Fast Online 3D Multi-Camera Multi-Object Tracking and Pose Estimation

arXiv cs.CV / 4/21/2026

📰 NewsDeveloper Stack & InfrastructureModels & Research

Key Points

  • The paper introduces a fast, online approach that jointly performs 3D multi-object tracking and pose estimation using multiple monocular cameras.
  • It only needs 2D bounding box and pose detections, avoiding the need for expensive 3D training data or computationally heavy deep learning models.
  • The method implements a Bayes-optimal multi-object tracking filter to improve computational efficiency while preserving accuracy.
  • Experiments show the proposed algorithm is significantly faster than state-of-the-art approaches without sacrificing accuracy, relying on publicly available pre-trained 2D detectors.
  • The system is demonstrated to remain robust even when multiple cameras disconnect and later reconnect intermittently during operation.

Abstract

This paper proposes a fast and online method for jointly performing 3D multi-object tracking and pose estimation using multiple monocular cameras.
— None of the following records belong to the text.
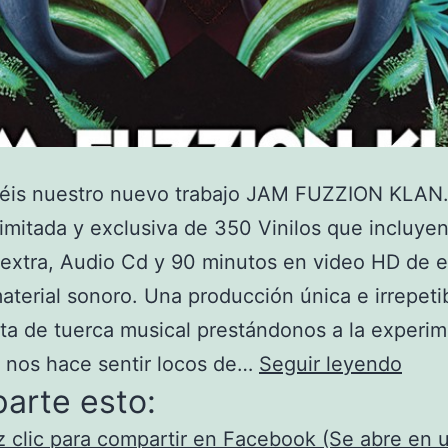
néis nuestro nuevo trabajo JAM FUZZION KLAN
limitada y exclusiva de 350 Vinilos que incluye
 extra, Audio Cd y 90 minutos en video HD de 
terial sonoro. Una producción única e irrepeti
ta de tuerca musical prestándonos a la experi
Estr
e nos hace sentir locos de…
Seguir leyendo
arte esto:
Jam
Fuzz
 clic para compartir en Facebook (Se abre en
Our algorithm requires only 2D bounding box and pose detections, eliminating the need for costly 3D training data or computationally expensive deep learning models. Our solution is an efficient implementation of a Bayes-optimal multi-object tracking filter, enhancing computational efficiency while maintaining accuracy. We demonstrate that our algorithm is significantly faster than state-of-the-art methods without compromising accuracy, using only publicly available pre-trained 2D detection models. We also illustrate the robust performance of our algorithm in scenarios where multiple cameras are intermittently disconnected or reconnected during operation.